Thank you, I will have a try.
Hello! I hve the same problem, when I use mergePairs, the merging starts but crashes in the middle with the error:
"Error in readBin(con, raw(), n) : error reading from the connection"
Weirdly, this happens at a different sample every time I try. I have also tried and made sure that all of my filtFs and filtRs paths are openable and that all dadaFs and dadaRs have the same samples in same order as filtFs and filtRs. I also tried with both RStudio and just R. Nothing seems to help. It seems indeed that there is some problem in opening a file, but since its not about the specific fastq file, I'm at loss as to how to fix this. Any thoughts?
Here's my code:
library(dada2)
#READ IN
#dada objects dadaFs<-readRDS("dadaFs.rds") dadaRs<-readRDS("dadaRs.rds")

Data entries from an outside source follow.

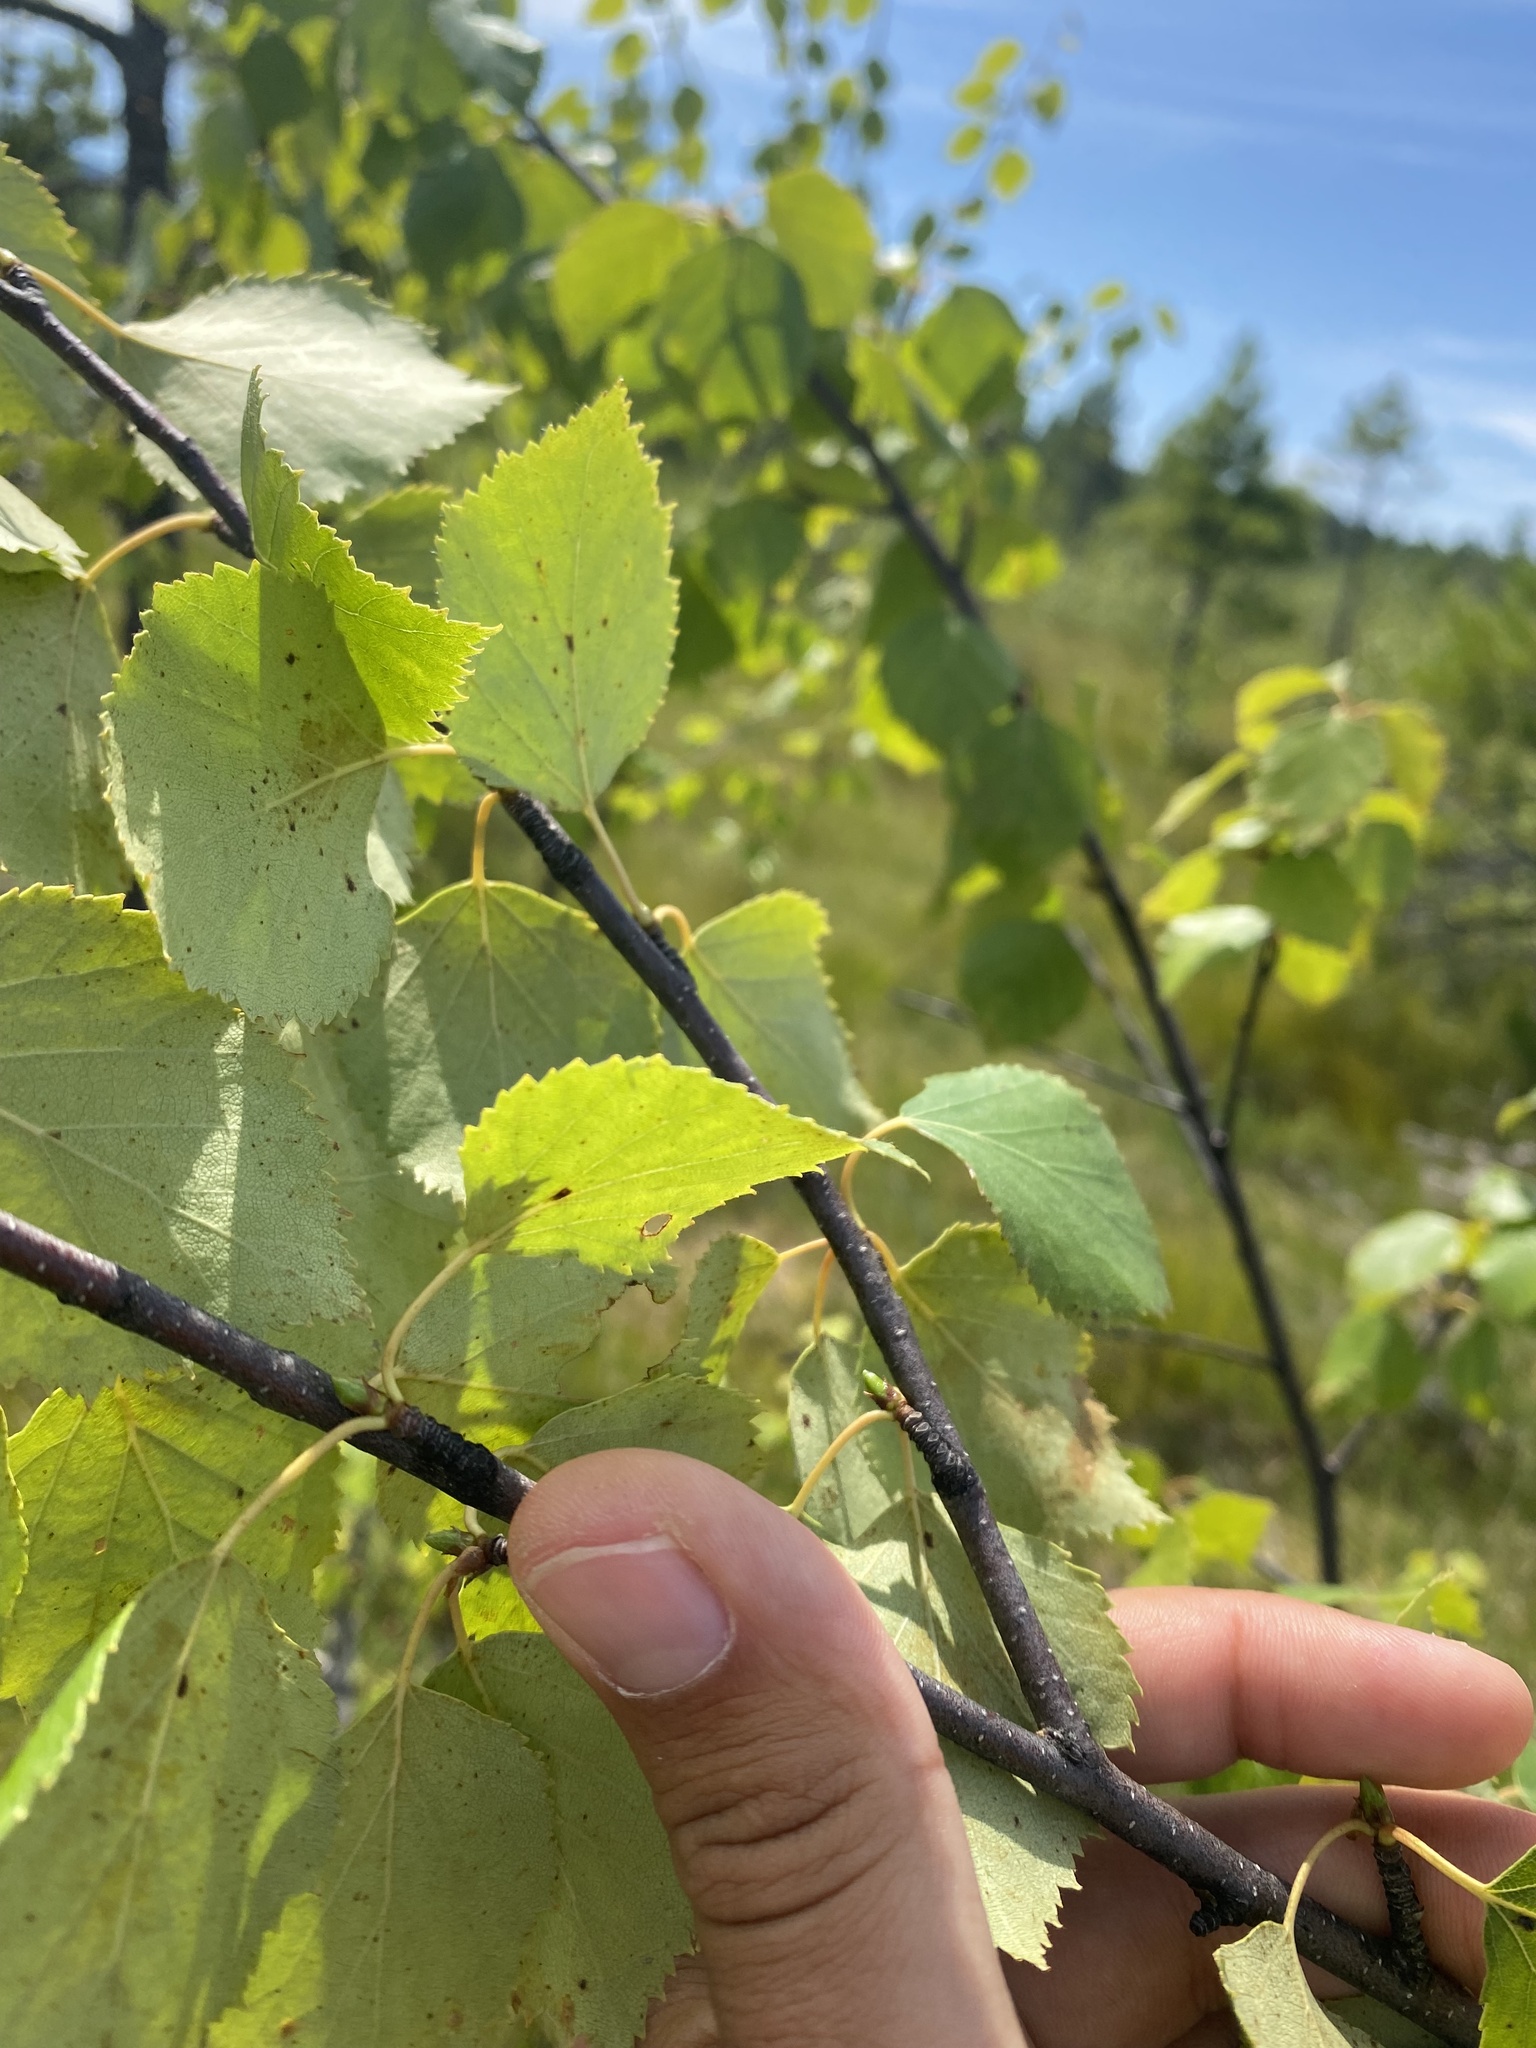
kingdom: Plantae
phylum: Tracheophyta
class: Magnoliopsida
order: Fagales
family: Betulaceae
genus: Betula
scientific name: Betula pubescens
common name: Downy birch
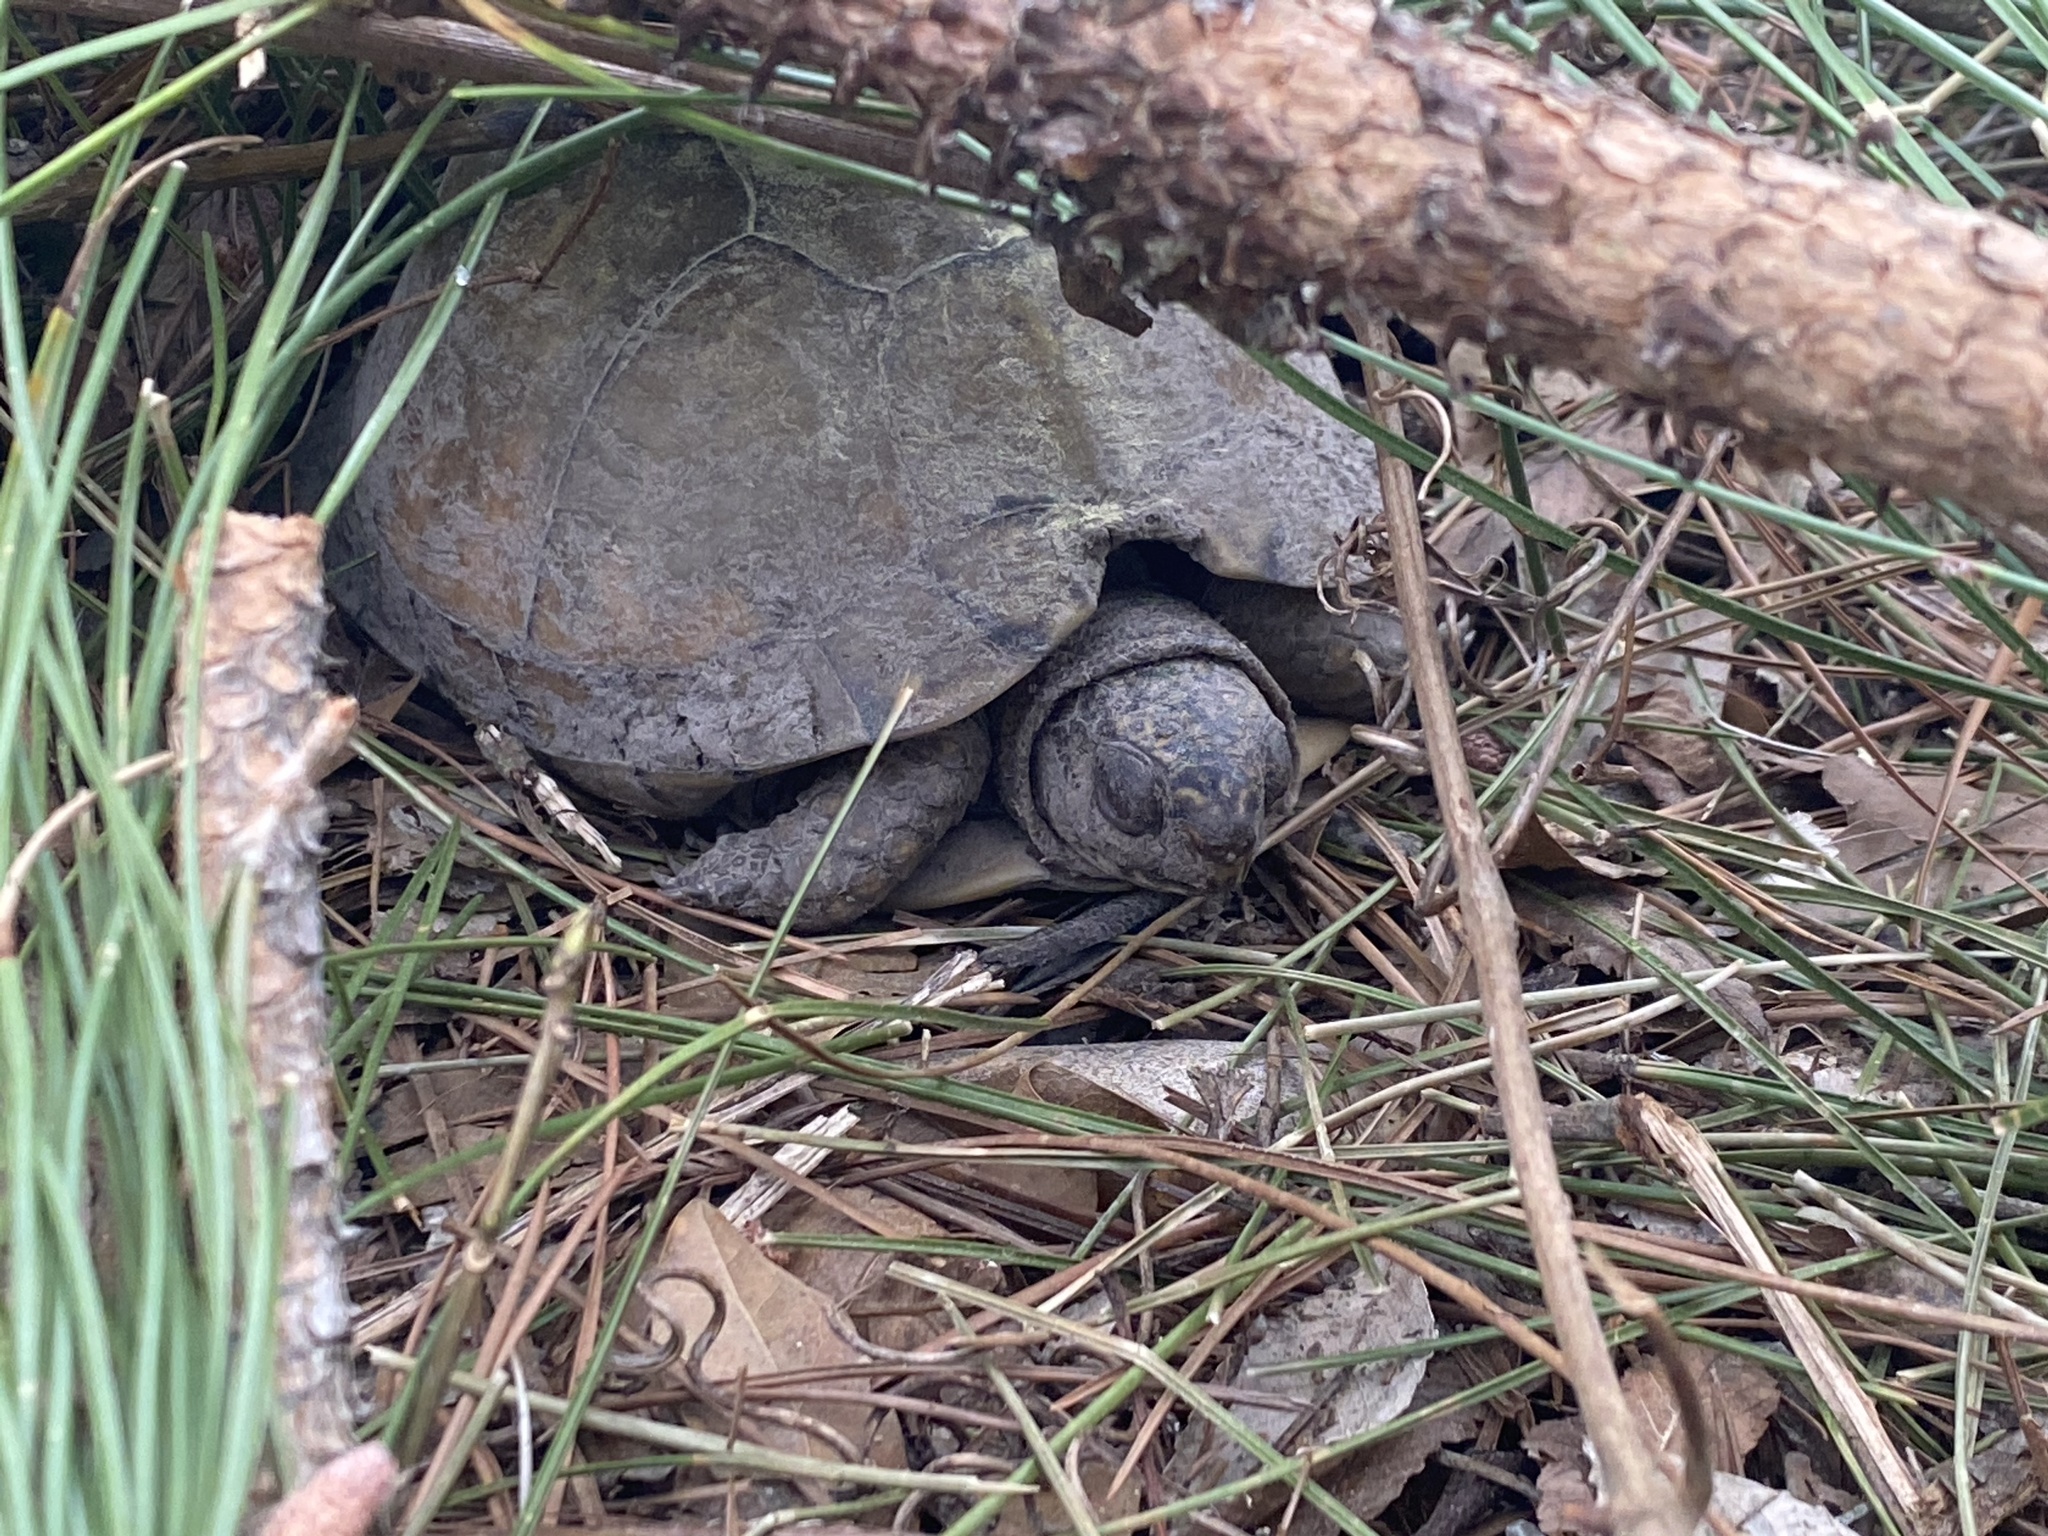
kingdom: Animalia
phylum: Chordata
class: Testudines
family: Emydidae
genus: Terrapene
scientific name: Terrapene carolina
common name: Common box turtle
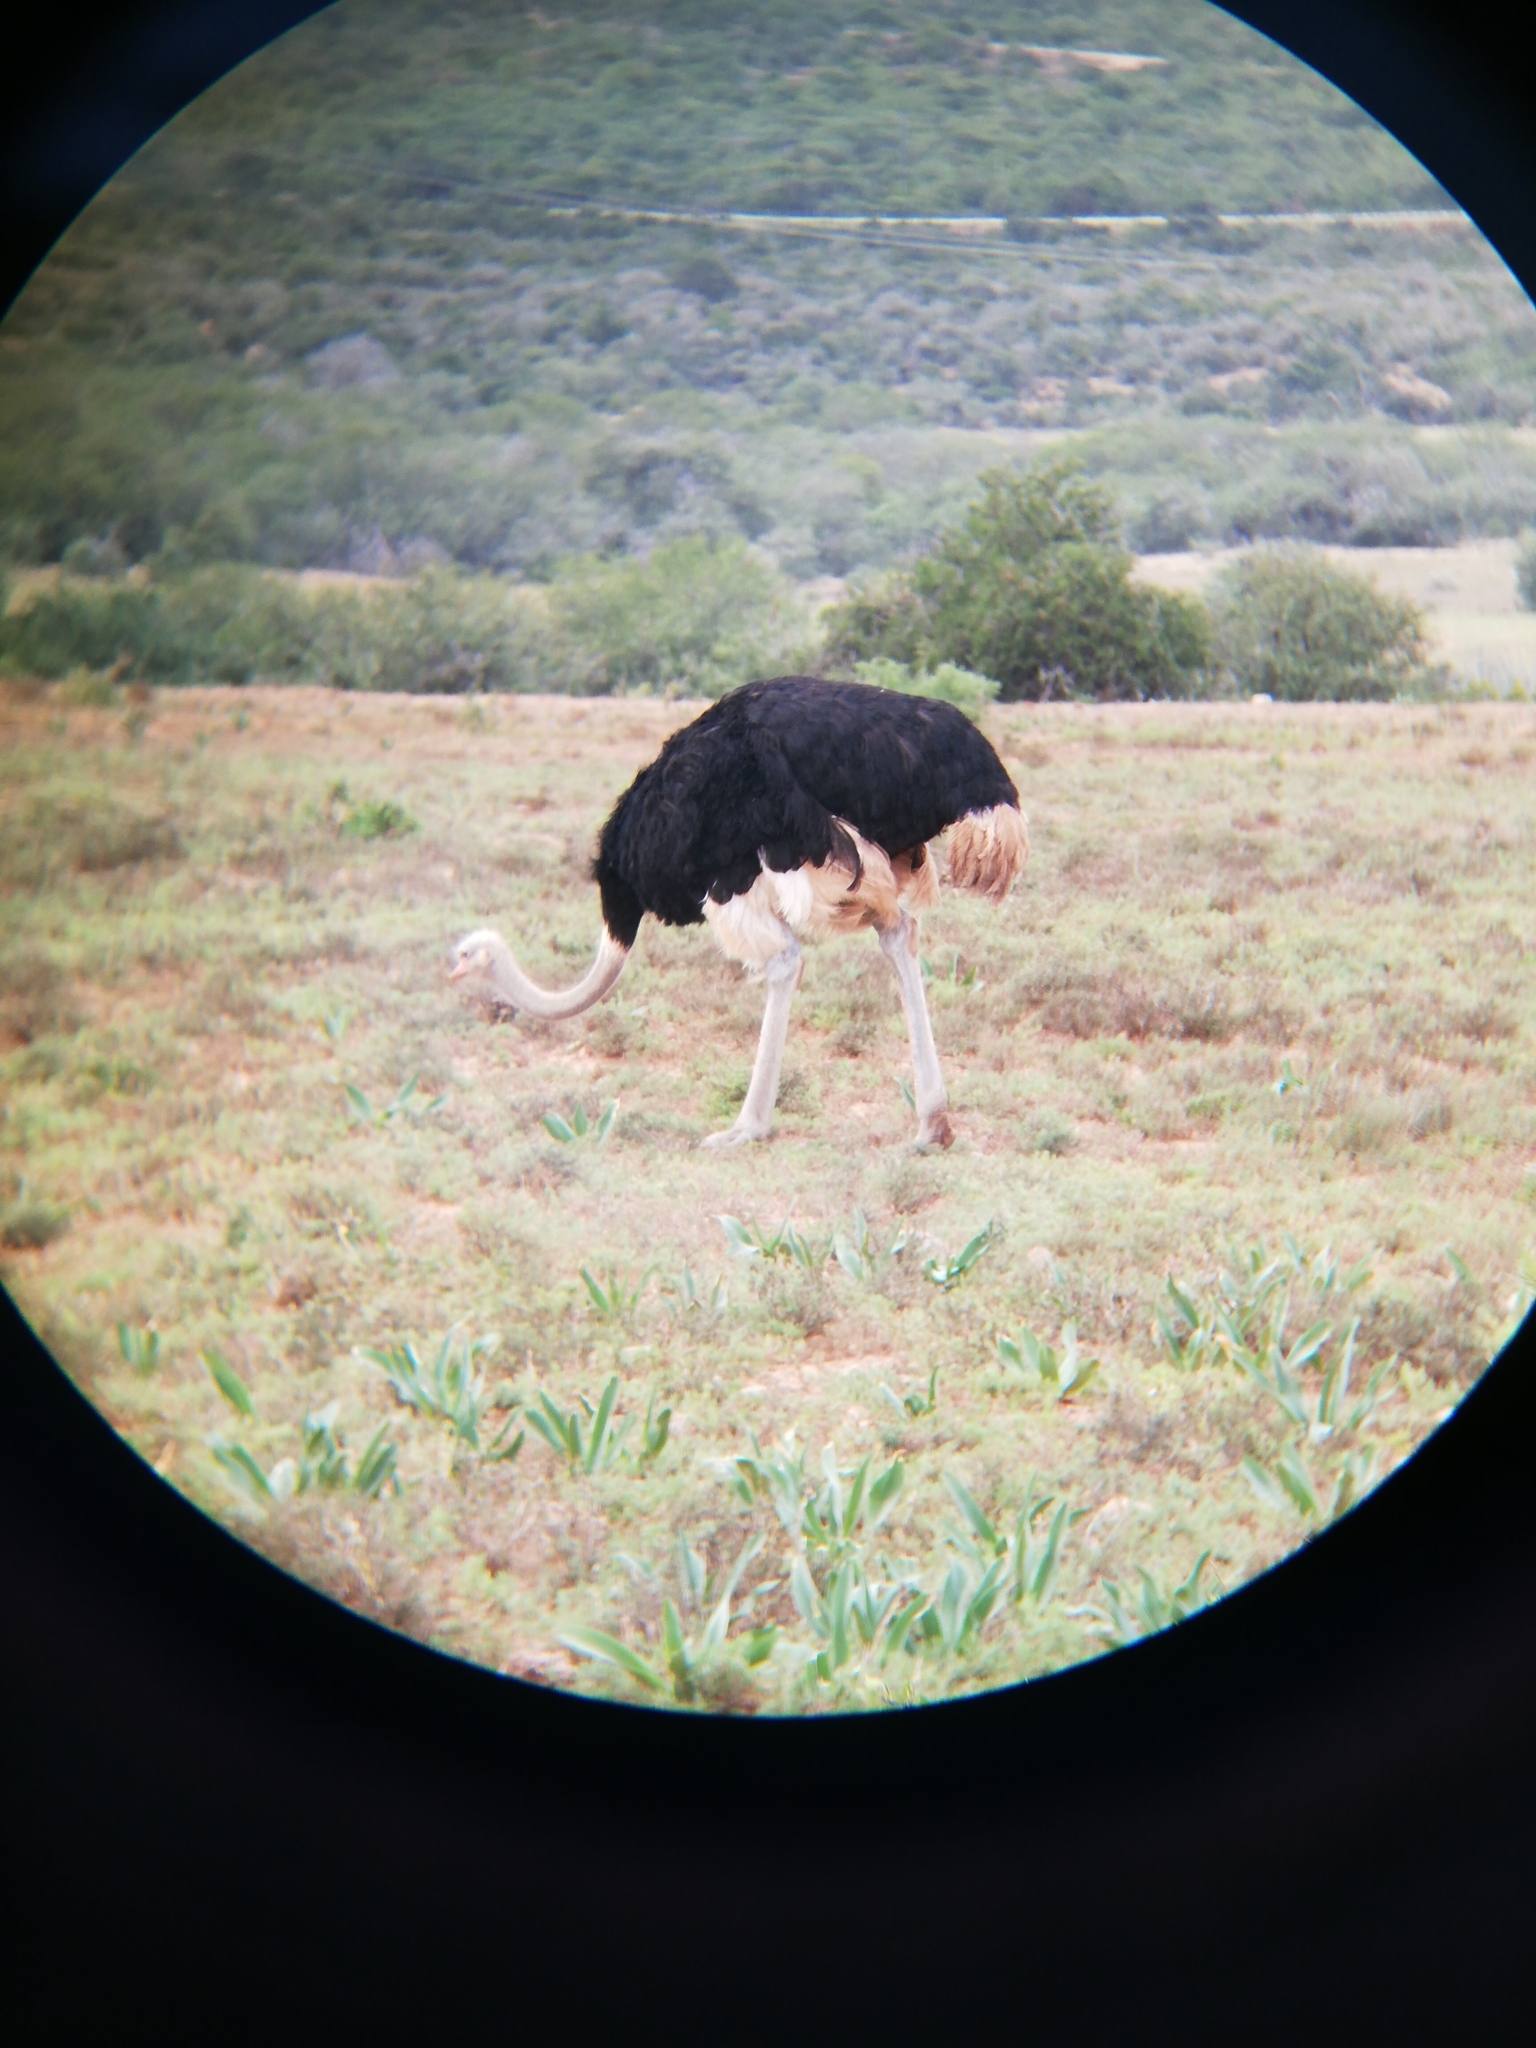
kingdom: Animalia
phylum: Chordata
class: Aves
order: Struthioniformes
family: Struthionidae
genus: Struthio
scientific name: Struthio camelus
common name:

#file paths filtFs<-readRDS("filtFs.rds") filtRs<-readRDS("filtRs.rds")
#MERGE
mergers <- mergePairs(dadaFs, filtFs, dadaRs, filtRs, verbose=TRUE)
And here's my session Info:
R version 4.2.3 (2023-03-15) Platform: aarch64-apple-darwin20 (64-bit) Running under: macOS Monterey 12.3.1
Matrix products: default BLAS: /Library/Frameworks/R.framework/Versions/4.2-arm64/Resources/lib/libRblas.0.dylib LAPACK: /Library/Frameworks/R.framework/Versions/4.2-arm64/Resources/lib/libRlapack.dylib
locale: [1] en_US.UTF-8/en_US.UTF-8/en_US.UTF-8/C/en_US.UTF-8/en_US.UTF-8
attached base packages: [1] stats graphics grDevices utils datasets methods base
other attached packages: [1] dada2_1.26.0 Rcpp_1.0.10
loaded via a namespace (and not attached):
[1] SummarizedExperiment_1.28.0 tidyselect_1.2.0
[3] reshape2_1.4.4 lattice_0.21-8
[5] colorspace_2.1-0 vctrs_0.6.2
[7] generics_0.1.3 stats4_4.2.3
[9] utf8_1.2.3 rlang_1.1.1
[11] pillar_1.9.0 DBI_1.1.3
[13] glue_1.6.2 BiocParallel_1.32.6
[15] BiocGenerics_0.44.0 RColorBrewer_1.1-3
[17] matrixStats_0.63.0 jpeg_0.1-10
[19] GenomeInfoDbData_1.2.9 lifecycle_1.0.3
[21] plyr_1.8.8 stringr_1.5.0
[23] zlibbioc_1.44.0 MatrixGenerics_1.10.0
[25] Biostrings_2.66.0 munsell_0.5.0
[27] gtable_0.3.3 hwriter_1.3.2.1
[29] codetools_0.2-19 latticeExtra_0.6-30
[31] Biobase_2.58.0 IRanges_2.32.0
[33] GenomeInfoDb_1.34.9 parallel_4.2.3
[35] fansi_1.0.4 scales_1.2.1
[37] DelayedArray_0.24.0 S4Vectors_0.36.2
[39] RcppParallel_5.1.7 XVector_0.38.0
[41] ShortRead_1.56.1 deldir_1.0-9
[43] interp_1.1-4 Rsamtools_2.14.0
[45] ggplot2_3.4.4 png_0.1-8
[47] stringi_1.7.12 dplyr_1.1.2
[49] GenomicRanges_1.50.2 grid_4.2.3
[51] cli_3.6.1 tools_4.2.3
[53] bitops_1.0-7 magrittr_2.0.3
[55] RCurl_1.98-1.12 tibble_3.2.1
[57] crayon_1.5.2 pkgconfig_2.0.3
[59] Matrix_1.5-4 R6_2.5.1
[61] GenomicAlignments_1.34.1 compiler_4.2.3
#file paths filtFs<-readRDS("filtFs.rds") filtRs<-readRDS("filtRs.rds")
This is potentially problematic. How stable are the file paths between when you saved these and now? If there is any discrepancy, errors like the one you are seeing are possible.
I made a loop that calls each path with readFastq() (from package Shortread) and checks it is openable. All of the paths seem fine in that the files open OK.
I had this same error when calling plotQualityProfile
with a vector of file names:
Error: BiocParallel errors
1 remote errors, element index: 1
0 unevaluated and other errors
first remote error: error in evaluating the argument 'dirPath' in selecting a method for function 'qa': error reading from the connection
I isolated the gzip file that was crashing it and tested the file with gzip -t
. Corrupted gzip file cause this problem in my case.